Required action:
A complete answer lists every line of the entries below where the string "Española" appears.

Exercise material:
-*-*-

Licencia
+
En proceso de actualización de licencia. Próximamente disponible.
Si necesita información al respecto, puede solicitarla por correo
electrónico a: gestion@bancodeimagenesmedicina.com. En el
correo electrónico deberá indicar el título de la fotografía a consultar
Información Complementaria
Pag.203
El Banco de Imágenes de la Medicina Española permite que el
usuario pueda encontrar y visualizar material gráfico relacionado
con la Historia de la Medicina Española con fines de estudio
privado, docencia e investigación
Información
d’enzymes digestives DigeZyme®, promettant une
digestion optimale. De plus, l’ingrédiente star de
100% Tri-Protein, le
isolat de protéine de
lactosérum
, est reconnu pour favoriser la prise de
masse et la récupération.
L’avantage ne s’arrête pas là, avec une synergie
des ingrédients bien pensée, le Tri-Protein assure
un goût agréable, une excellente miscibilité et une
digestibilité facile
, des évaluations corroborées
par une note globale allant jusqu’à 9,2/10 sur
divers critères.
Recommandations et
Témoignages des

-*-*-

Response to this exercise:
El Banco de Imágenes de la Medicina Española permite que el
con la Historia de la Medicina Española con fines de estudio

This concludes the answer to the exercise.